Oborne's disillusionment with the British political system and the newspapers that support it has deep roots, going back to Prime Minister Tony Blair and the Iraq War.

“I went through a crisis that was essentially linked to the Iraq war. I was terribly shocked to see that the British government, in my view, had deliberately lied to the British public to justify an illegal war. It made me examine all the assumptions I had made,” Oborne admits.

As a result, someone who describes himself as a churchgoer whose wife Martine is a Church of England vicar in west London, began to look at how Islam was being reported and discovered what he saw as a huge wave of Islamophobia at the time.

“I have written many articles on torture and the war on terror, falsifying information in every British newspaper except the FT,” says Oborne, who has also attacked reporting on the “Trojan Horse affair”, the alleged attempt by Muslims to take over a number of Birmingham schools, which he says has been proven to be nonsense.

This type of reporting has increasingly pushed him away from the mainstream media, but he says he is “old enough” and has no complaints. He can still make his voice heard on what he considers important in outlets such as openDemocracy and Middle East Eye.

“I'm much happier. It's a big relief. It was a negotiation and, in the end, it was heartbreaking,” he said.

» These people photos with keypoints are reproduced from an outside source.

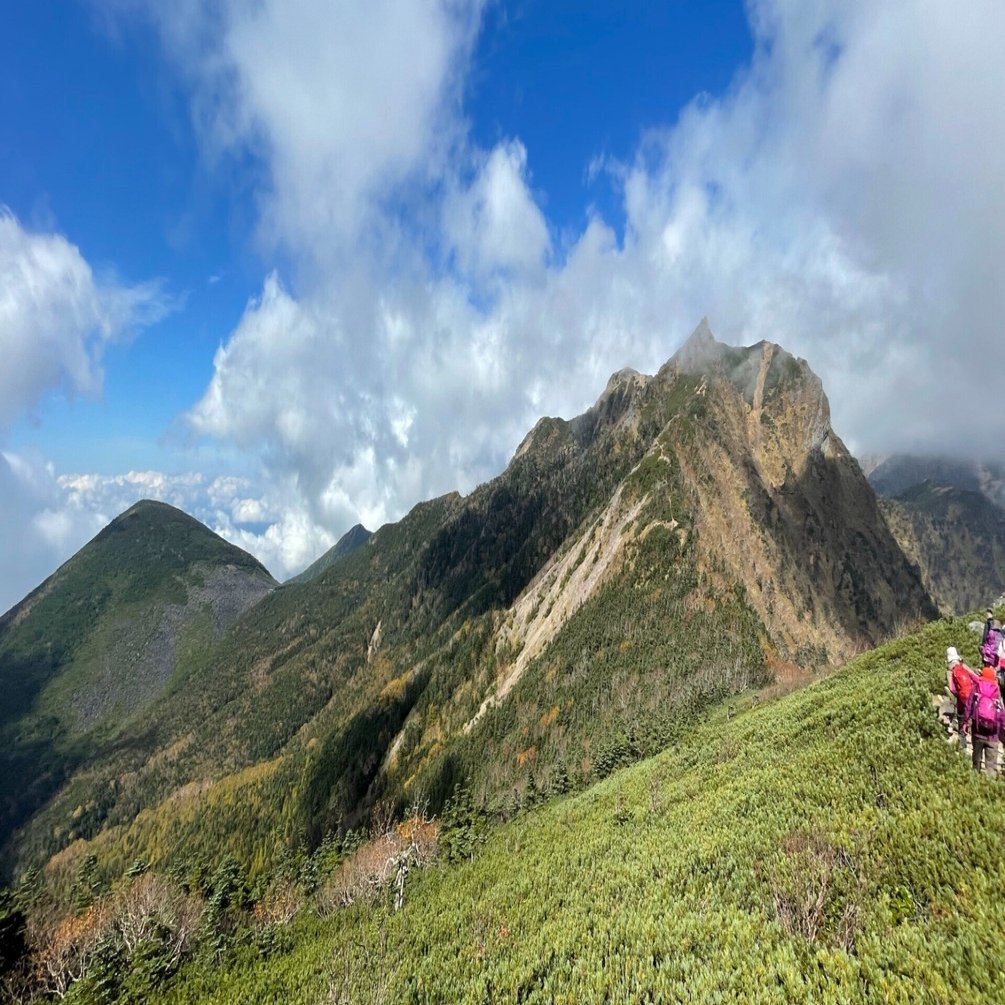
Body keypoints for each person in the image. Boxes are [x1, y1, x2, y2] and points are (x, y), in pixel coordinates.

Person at [966, 665, 1005, 778]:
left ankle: (973, 784)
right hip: (992, 736)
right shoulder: (996, 691)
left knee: (976, 761)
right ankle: (989, 788)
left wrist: (965, 723)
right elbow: (1001, 713)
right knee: (991, 766)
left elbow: (969, 706)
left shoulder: (976, 688)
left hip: (977, 732)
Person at [947, 647, 978, 751]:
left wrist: (959, 694)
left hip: (962, 700)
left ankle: (963, 745)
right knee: (973, 720)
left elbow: (952, 688)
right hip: (972, 699)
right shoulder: (963, 666)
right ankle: (976, 746)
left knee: (961, 721)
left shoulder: (950, 671)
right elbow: (976, 678)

In recent months, Oborne has taken a keen interest in the horrors of Gaza and spent time in the West Bank, particularly in the city of Nablus.

“It is clear that the Israeli government has committed a series of atrocities and these are now well documented, as is the terrible genocidal language used by Netanyahu (the Israeli prime minister) that has trickled down to the rank and file. These are issues that need to be addressed by the International Court of Justice, by Netanyahu and by the Hamas leadership,” he said.

In July, Oborne visited Nablus again to see how things had changed since the war.

“I go somewhere without having a position on what I'm going to write about. I finance my trip myself,” says Oborne, who has not yet decided whether or not he will write a book on the subject.

One of his tasks in Nablus is to edit the text of his latest book, due out in April, a comprehensive history of cricket written with Richard Heller, the journalist who was chief of staff to the Labour politician Denis Healey.

Oborne has been playing cricket for 40 years and has taken a team to play in Pakistan and this summer his motley group of friends along with a handful of journalists will be playing cricket in Ireland.

On more serious matters, Oborne says that at the age of 67 he has reached the stage where he is primarily interested in doing good.

“When you die, you want to leave a better world behind. When I write books, I really want to do good,” says Peter Oborne, perhaps still showing integrity.